Unbekannte Schwergewichte der Geheimdienstwelt: Defence Intelligence (DI)

Viele Geheimdienste sind auch dem Geheimdienst-Laien wohlbekannt. Fast jeder hat schon einmal vom britischen MI6, der amerikanischen CIA oder auch dem israelischen Mossad gehört. Manche Schwergewichte der vielschichtigen Geheimdienstwelt sind weniger bekannt – und haben dennoch große Relevanz. Dazu gehört auch der britische Militärnachrichtendienst Defence Intelligence.

Ein Geheimdienst mit langer Vergangenheit

Die Geschichte des Defence Intelligence (DI) reicht zurück zur Gründung des britischen War Office im Jahr 1873. Im Laufe der Zeit erfolgten zahlreiche Umorganisationen der britischen Geheimdienststrukturen. Die britischen Dienste gehen im Grunde alle auf Militärnachrichtendienste zurück, von denen einige wie der MI5 (Military Intelligence 5) oder der MI6 (Military Intelligence 6) mittlerweile zivil agieren. Andere, wie der Military Intelligence 4 (Luftaufklärung), wurden umbenannt und gehören in ihrer Essenz heute zum DI.

Logo des DI

Ein umfassender Verteidigungsnachrichtendienst entstand 1964 als der britische Marinenachrichtendienst, der Militärische Nachrichtendienst und der Luftnachrichtendienst zum Defence Intelligence Staff (DIS) zusammengefasst wurden. 2009 erfolgte dessen Umbenennung in Defence Intelligence.

Alleinstellungsmerkmal „All-Source-Intelligence“

Als Geheimdienst unterscheidet sich der DI in einigen Punkten von den anderen britischen Geheidiensten. Die bekannten zivilen Geheimdienste MI5, MI6 und GCHQ weisen bestimmte Aufgabenschwerpunkte hinsichtlich ihrer Arbeitsweise auf. Diese liegen zum Beispiel im Bereich der Human Intelligence (HUMINT), also der Informationsbeschaffung durch menschliche Quellen, oder der Signals Intelligence (SIGINT), also der elektronischen Aufklärung.

Einen solchen Schwerpunkt hat der DI nicht, er agiert stattdessen im Sinne einer All-Source Intelligence, nutzt also alle verfügbaren Quellen für nachrichtendienstliche Informationen.

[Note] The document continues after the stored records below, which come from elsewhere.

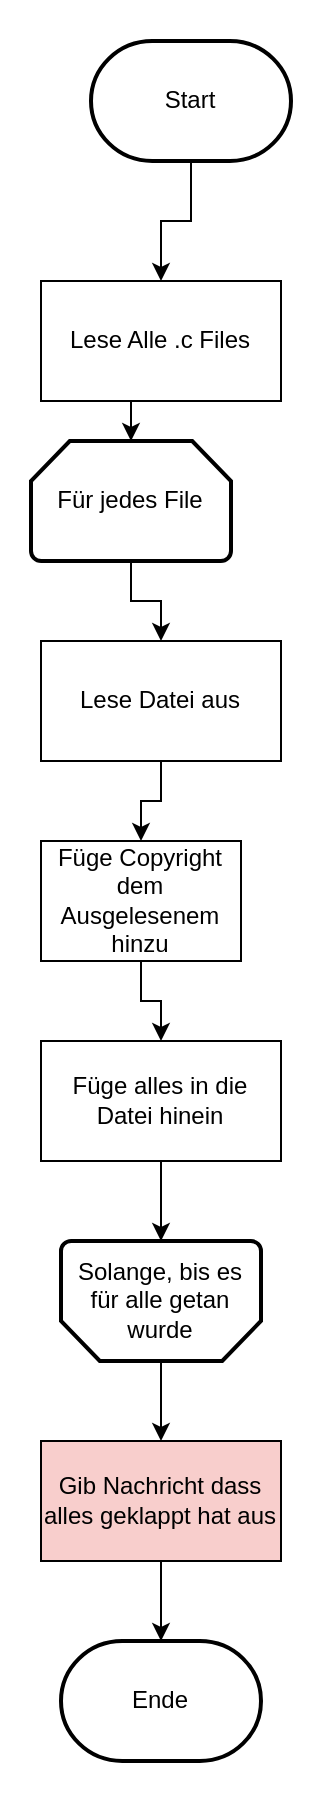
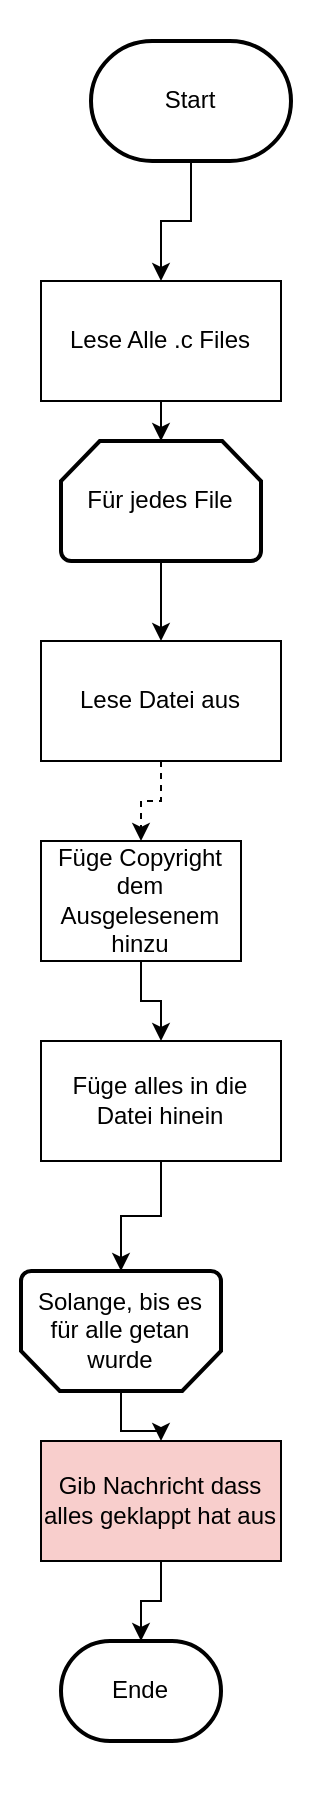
  <mxCell id="0" />
  <mxCell id="1" parent="0" />
  <mxCell id="2" style="edgeStyle=orthogonalEdgeStyle;rounded=0;orthogonalLoop=1;jettySize=auto;html=1;entryX=0.5;entryY=0;entryDx=0;entryDy=0;" edge="1" parent="1" source="3" target="5"><mxGeometry relative="1" as="geometry" /></mxCell>
  <mxCell id="3" value="Start" style="strokeWidth=2;html=1;shape=mxgraph.flowchart.terminator;whiteSpace=wrap;" vertex="1" parent="1"><mxGeometry x="45" y="20" width="100" height="60" as="geometry" /></mxCell>
  <mxCell id="4" style="edgeStyle=orthogonalEdgeStyle;rounded=0;orthogonalLoop=1;jettySize=auto;html=1;exitX=0.5;exitY=1;exitDx=0;exitDy=0;entryX=0.5;entryY=0;entryDx=0;entryDy=0;entryPerimeter=0;" edge="1" parent="1" source="5" target="7"><mxGeometry relative="1" as="geometry" /></mxCell>
  <mxCell id="5" value="Lese Alle .c Files" style="rounded=0;whiteSpace=wrap;html=1;" vertex="1" parent="1"><mxGeometry x="20" y="140" width="120" height="60" as="geometry" /></mxCell>
  <mxCell id="6" style="edgeStyle=orthogonalEdgeStyle;rounded=0;orthogonalLoop=1;jettySize=auto;html=1;" edge="1" parent="1" source="7" target="9"><mxGeometry relative="1" as="geometry" /></mxCell>
- <mxCell id="7" value="Für jedes File" style="strokeWidth=2;html=1;shape=mxgraph.flowchart.loop_limit;whiteSpace=wrap;" vertex="1" parent="1"><mxGeometry x="15" y="220" width="100" height="60" as="geometry" /></mxCell>
- <mxCell id="8" style="edgeStyle=orthogonalEdgeStyle;rounded=0;orthogonalLoop=1;jettySize=auto;html=1;entryX=0.5;entryY=0;entryDx=0;entryDy=0;" edge="1" parent="1" source="9" target="11"><mxGeometry relative="1" as="geometry" /></mxCell>
+ <mxCell id="7" value="Für jedes File" style="strokeWidth=2;html=1;shape=mxgraph.flowchart.loop_limit;whiteSpace=wrap;" vertex="1" parent="1"><mxGeometry x="30" y="220" width="100" height="60" as="geometry" /></mxCell>
+ <mxCell id="8" style="edgeStyle=orthogonalEdgeStyle;rounded=0;orthogonalLoop=1;jettySize=auto;html=1;entryX=0.5;entryY=0;entryDx=0;entryDy=0;dashed=1;" edge="1" parent="1" source="9" target="11"><mxGeometry relative="1" as="geometry" /></mxCell>
  <mxCell id="9" value="Lese Datei aus" style="rounded=0;whiteSpace=wrap;html=1;" vertex="1" parent="1"><mxGeometry x="20" y="320" width="120" height="60" as="geometry" /></mxCell>
  <mxCell id="10" style="edgeStyle=orthogonalEdgeStyle;rounded=0;orthogonalLoop=1;jettySize=auto;html=1;" edge="1" parent="1" source="11" target="13"><mxGeometry relative="1" as="geometry" /></mxCell>
  <mxCell id="11" value="Füge Copyright dem Ausgelesenem hinzu" style="rounded=0;whiteSpace=wrap;html=1;" vertex="1" parent="1"><mxGeometry x="20" y="420" width="100" height="60" as="geometry" /></mxCell>
  <mxCell id="12" style="edgeStyle=orthogonalEdgeStyle;rounded=0;orthogonalLoop=1;jettySize=auto;html=1;entryX=0.5;entryY=1;entryDx=0;entryDy=0;entryPerimeter=0;" edge="1" parent="1" source="13" target="15"><mxGeometry relative="1" as="geometry" /></mxCell>
  <mxCell id="13" value="Füge alles in die Datei hinein" style="rounded=0;whiteSpace=wrap;html=1;" vertex="1" parent="1"><mxGeometry x="20" y="520" width="120" height="60" as="geometry" /></mxCell>
  <mxCell id="14" style="edgeStyle=orthogonalEdgeStyle;rounded=0;orthogonalLoop=1;jettySize=auto;html=1;" edge="1" parent="1" source="15" target="17"><mxGeometry relative="1" as="geometry" /></mxCell>
- <mxCell id="15" value="Solange, bis es für alle getan wurde" style="strokeWidth=2;html=1;shape=mxgraph.flowchart.loop_limit;whiteSpace=wrap;direction=west;" vertex="1" parent="1"><mxGeometry x="30" y="620" width="100" height="60" as="geometry" /></mxCell>
+ <mxCell id="15" value="Solange, bis es für alle getan wurde" style="strokeWidth=2;html=1;shape=mxgraph.flowchart.loop_limit;whiteSpace=wrap;direction=west;" vertex="1" parent="1"><mxGeometry x="10" y="635" width="100" height="60" as="geometry" /></mxCell>
  <mxCell id="16" style="edgeStyle=orthogonalEdgeStyle;rounded=0;orthogonalLoop=1;jettySize=auto;html=1;exitX=0.5;exitY=1;exitDx=0;exitDy=0;entryX=0.5;entryY=0;entryDx=0;entryDy=0;entryPerimeter=0;" edge="1" parent="1" source="17" target="18"><mxGeometry relative="1" as="geometry" /></mxCell>
  <mxCell id="17" value="Gib Nachricht dass alles geklappt hat aus" style="rounded=0;whiteSpace=wrap;html=1;fillColor=#f8cecc;" vertex="1" parent="1"><mxGeometry x="20" y="720" width="120" height="60" as="geometry" /></mxCell>
- <mxCell id="18" value="Ende" style="strokeWidth=2;html=1;shape=mxgraph.flowchart.terminator;whiteSpace=wrap;" vertex="1" parent="1"><mxGeometry x="30" y="820" width="100" height="60" as="geometry" /></mxCell>
+ <mxCell id="18" value="Ende" style="strokeWidth=2;html=1;shape=mxgraph.flowchart.terminator;whiteSpace=wrap;" vertex="1" parent="1"><mxGeometry x="30" y="820" width="80" height="50" as="geometry" /></mxCell>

Organisatorisch ist der DI zudem im Gegensatz zu den anderen britischen Diensten direkt einer Behörde, dem britischen Verteidigungsministerium unterstellt.

Derzeit leitet Adrian Bird den Geheimdienst mit insgesamt 4500 Mitarbeitern. Dazu zählen neben Soldaten ebenso zahlreiche zivile Experten. Auch Bird ist Zivilist – der erste an der Spitze des Geheimdienstes.

Weites Aufgabenspektrum in der Auslands- und Inlandsspionage

Die Auslandsaufklärung des DI ist von hoher Relevanz für die internationale Geheimdienstwelt. So beherbergt beispielweise der ehemalige Royal Air Force Standort in Wyton mittlerweile die größte Spionageeinrichtung des Five Eyes-Geheimdienstnetzwerks. Hier werden rund um die Uhr Informationen gesammelt, ausgewertet und weitergeleitet – sowohl an die eigene Regierung als auch an verbündete Geheimdienste.

Britisches Verteidigungsministerium in London: Hier befindet sich das Hauptquartier des DI
[ArildV, CC BY-SA 3.0]

Neben dem zivilen Inlandsgeheimdienst MI5 und dem GCHQ ist auch der DI an der Aufrechterhaltung der inneren Sicherheit beteiligt. Diese Tätigkeit weist ein weites Spektrum auf, denn neben der klassischen Terrorabwehr unterstützt der DI die britische Polizei informationstechnisch bei ihren Ermittlungen. Mit den Drohnen des DI wurden in der Vergangenheit bereits Mordfälle aufgeklärt.

Wichtige Informationen lieferte der Geheimdienst zum Beispiel auch 2018 bei den Ermittlungen zum Giftanschlag gegen den ehemaligen GRU-Agenten Serge Skripal. Ohne den DI wäre es nicht möglich gewesen, den Spuren des eingesetzten Kampfstoffs Nowitschok derart schnell auf die Spur zu kommen.

Seit Beginn der russischen Invasion in der Ukraine veröffentlicht der DI zudem regelmäßig ausgewählte nachrichtendienstliche Informationen über den Verlauf des Krieges. Dies geschieht sehr zum Unwillen Russlands, welches dem DI daher eine gezielten Desinformationskampagne vorwirft. Ein Geheimdienst also mit langer Geschichte und aktueller Relevanz.